═════ Texto em estudo
A meta virtual é exagerada, mas não duvide. Áurea vive sozinha, nunca teve computador, mas sua desenvoltura nas redes chama atenção faz tempo (as postagens têm até bordão, “bendita insônia”, acompanhando um vídeo de música na madrugada). A experiência nas lives ela vem praticando bem desde o início da quarentena. Hoje às 17h fará sua primeira “solo”. Em seguida, às 21h, participa da do cantor Alcides Sodré (que vem prestando tributo a ela ao longo da semana). E às 22h começa a de Teresa Cristina, hoje toda dedicada a Áurea.
A homenagem não é à toa. Quando a veterana aparece na live da Teresa, o que é recorrente, a anfitriã se emociona, Caetano Veloso escreve que sua voz o faz chorar, os comentários explodem.
— A Áurea é uma rainha, tem uma voz de uma verdade muito evidente, que acaba com a gente — diz Teresa, lembrando ainda como ela é boa de timing, chegando sempre com um sorriso, cantando uma música, e logo abrindo espaço para outro convidado. — São 50 anos de noite, sabe, passou por muita história. E está aí, firme e generosa, cheia de projetos.
══════════
═════ Trecho dos dados
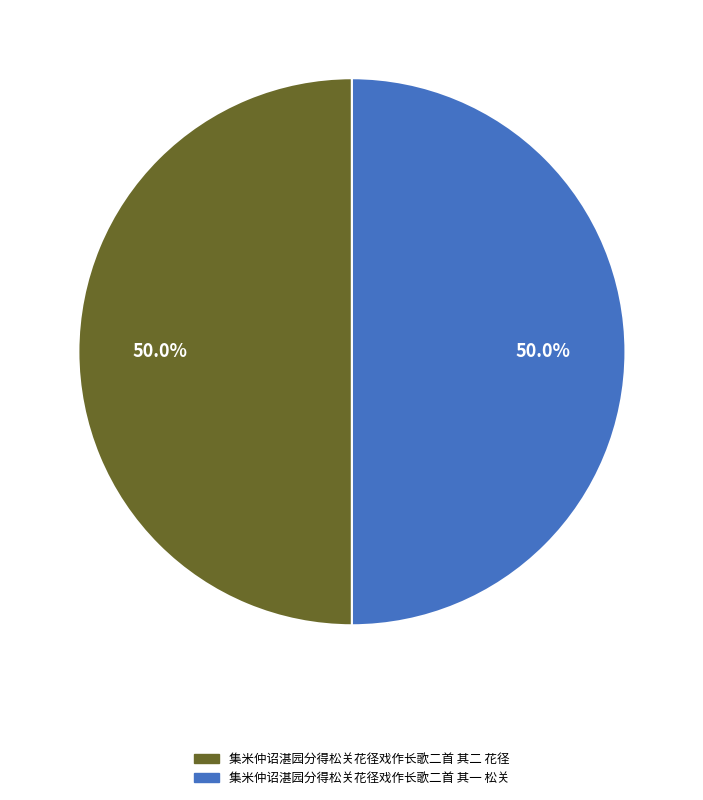

Approximately how many times larger is the value at 集米仲诏湛园分得松关花径戏作长歌二首 其二 花径 compared to 集米仲诏湛园分得松关花径戏作长歌二首 其一 松关?

1.0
══════════
• [O que fazer]
1 – Transcreva, do texto sobre Áurea, o trecho que se inicia com as palavras "A homenagem não" e termina em "cheia de projetos.".
2 – Responda com base no texto sobre Áurea:
(a) A que horas Áurea fará sua primeira live "solo"?
(b) Quem escreve que a voz de Áurea o faz chorar?
(c) Quantos anos de noite Teresa atribui a Áurea?

• [Respostas]
1 –
A homenagem não é à toa. Quando a veterana aparece na live da Teresa, o que é recorrente, a anfitriã se emociona, Caetano Veloso escreve que sua voz o faz chorar, os comentários explodem.
— A Áurea é uma rainha, tem uma voz de uma verdade muito evidente, que acaba com a gente — diz Teresa, lembrando ainda como ela é boa de timing, chegando sempre com um sorriso, cantando uma música, e logo abrindo espaço para outro convidado. — São 50 anos de noite, sabe, passou por muita história. E está aí, firme e generosa, cheia de projetos.

2 –
(a) Às 17h.
(b) Caetano Veloso.
(c) 50 anos.